UN MAL POUR UN BIEN

Par Kand Owalski

La déclaration d'incompétence du Conseil constitutionnel est une preuve indirecte qu'il possède en réalité le pouvoir qu'il avait nié en 2018, à savoir, celui de statuer sur sa propre compétence. En affirmant aujourd'hui qu'il est incompétent pour arbitrer un contentieux entre le MRC et ELECAM, le Conseil a exercé précisément ce pouvoir: il a évalué la nature de l'affaire et pris une décision sur son propre rôle. Cette contradiction révèle donc que Clément Atangana et le Conseil avaient, dès 2018, la capacité d'examiner les requêtes liées à leur impartialité, mais ont sciemment choisi de se dérober.

Une telle évolution 7 ans plus tard est un mal pour un bien, en ce qu'elle expose une faille structurelle qui sera utilisée à l'avenir. En se refusant d'arbitrer le litige qui oppose le MRC à ELECAM, la Cour a précisément légitimé le pouvoir qu'il avait rejeté en 2018 : celui d'être l'arbitre de ses propres compétences. Clément Atangana et ses amis viennent de démontrer et de reconnaître qu'ils ont le pouvoir d'évaluer leur propre champ d'intervention. On sait donc que le conseil peut choisir de s'auto-exclure d'un processus en invoquant une analyse de sa mission. Car, en effet, si le Conseil peut aujourd'hui juger qu'il est incompétent pour arbitrer une affaire entre deux parties, pourquoi ne pourrait-il pas examiner la légitimité ou l'impartialité de ses propres membres ?

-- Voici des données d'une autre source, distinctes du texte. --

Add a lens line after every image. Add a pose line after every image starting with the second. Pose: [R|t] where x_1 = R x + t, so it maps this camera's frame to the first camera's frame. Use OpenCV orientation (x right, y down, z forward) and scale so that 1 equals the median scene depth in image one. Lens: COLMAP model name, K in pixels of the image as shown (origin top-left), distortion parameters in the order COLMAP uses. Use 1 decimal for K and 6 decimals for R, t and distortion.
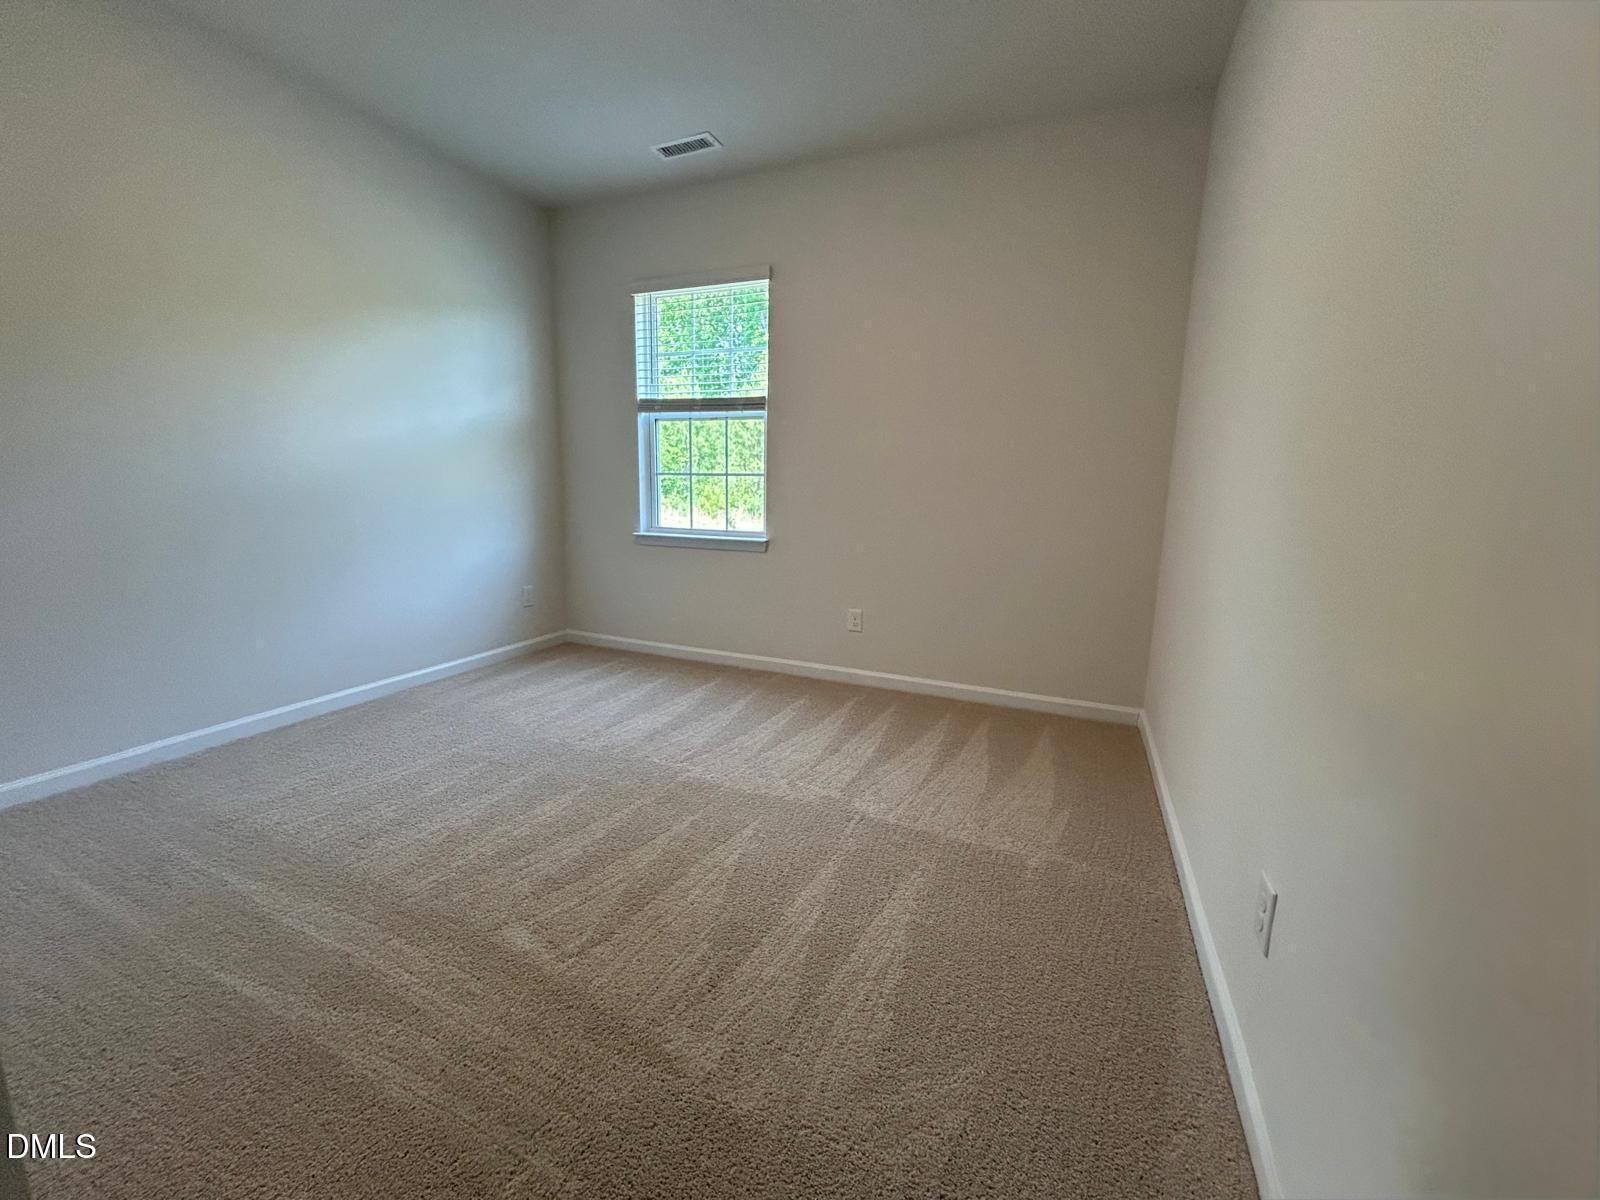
lens RADIAL K [[640.8, 0, 800.0], [0, 640.8, 600.0], [0, 0, 1]] dist [0.000600, 0.000167]
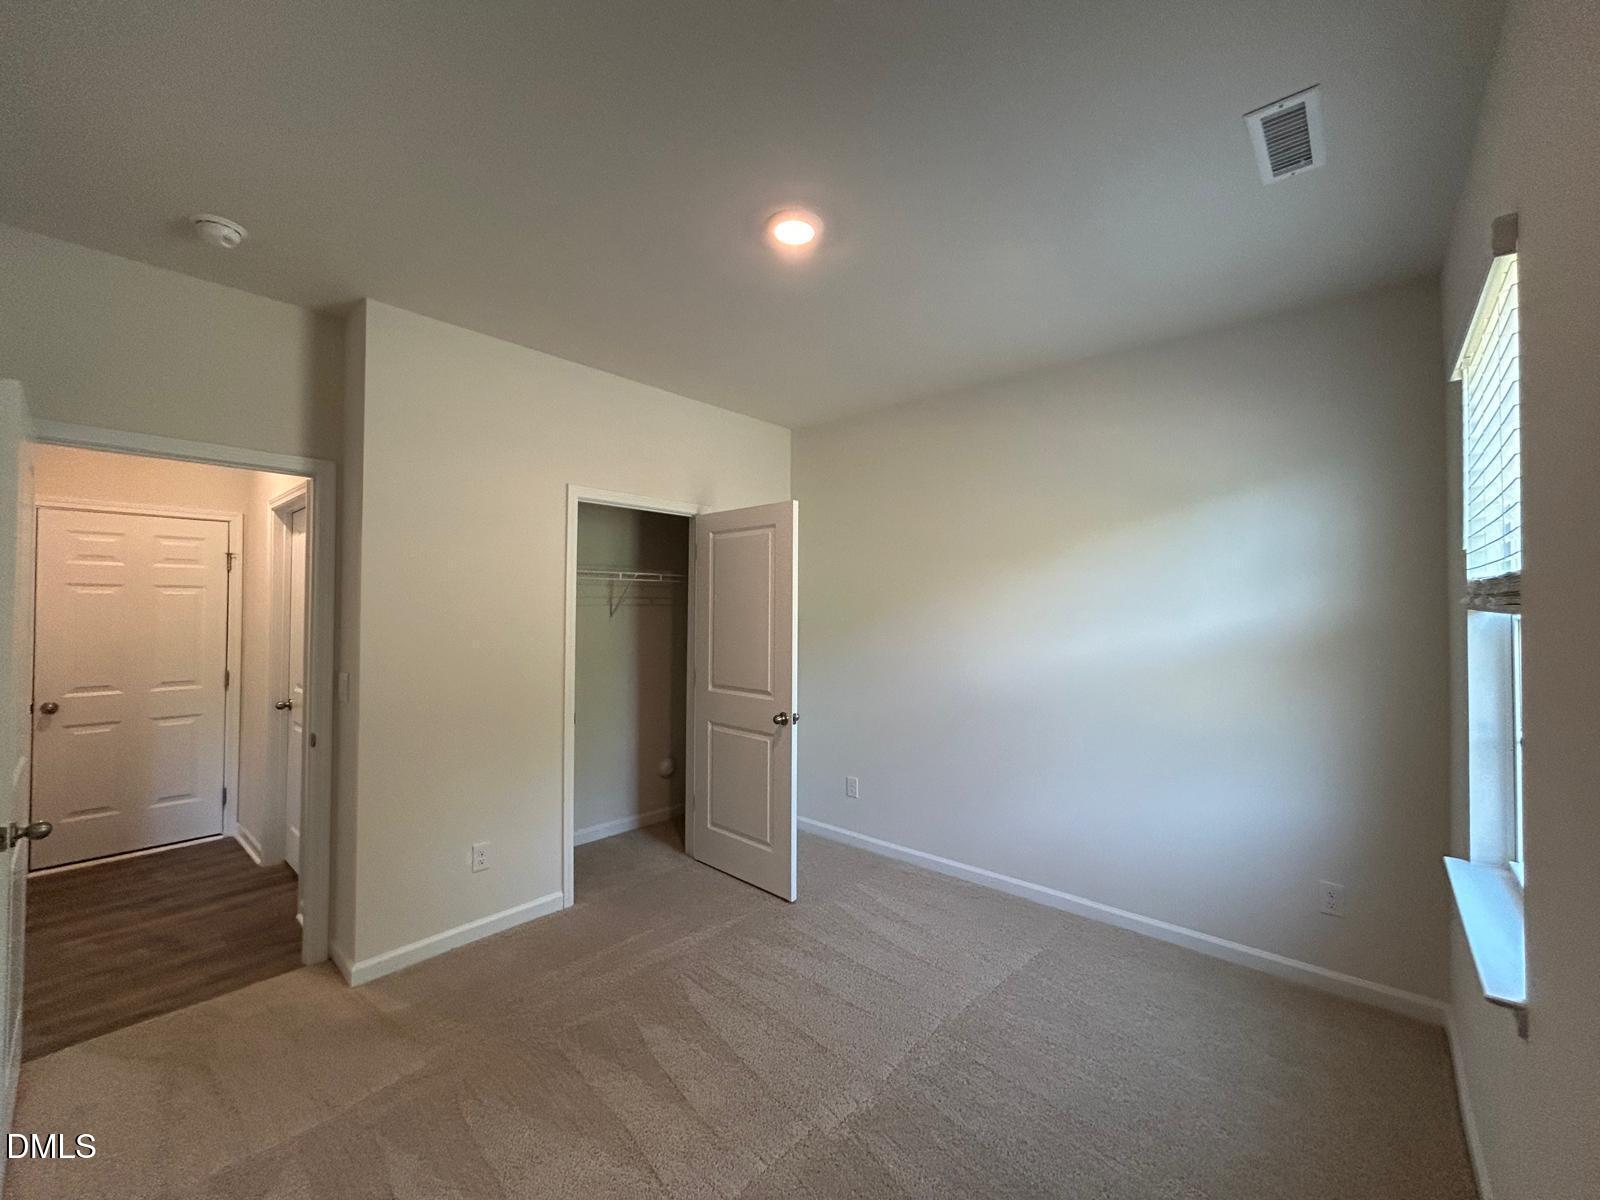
lens RADIAL K [[640.8, 0, 800.0], [0, 640.8, 600.0], [0, 0, 1]] dist [0.000600, 0.000167]
pose [[-0.272054, -0.025488, -0.961944, 0.367520], [-0.201061, 0.979091, 0.030922, -0.230083], [0.941043, 0.201822, -0.271490, 0.715771]]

Clément Atangana vient de créer un précédent qu'aucun analyste sérieux ne saurait ignorer, ouvrant la voie à une contestation plus que jamais légitime, légale et profonde du rôle du Conseil et de son fonctionnement.

Nous devons tirer un coup de chapeau aux avocats du collectif Sylvain Souop, à Maurice Kamto et au MRC qui viennent de pousser le Conseil constitutionnel dans une position inconfortable, laquelle va davantage fragiliser le socles d'arguments fallacieux qui ont justifié son immobilisme en 2018. Lors des crises à venir, qu'il est en train de faire germer aujourd'hui, il sera beaucoup plus difficile pour ses membres de se retrancher derrière des excuses bidons aux apparences techniques ou procédurales. Il suffira d'exploiter cette contradiction pour lui demander des comptes sur les questions de transparence et d'impartialité. Ce mal apparent est donc, paradoxalement, un bien déguisé.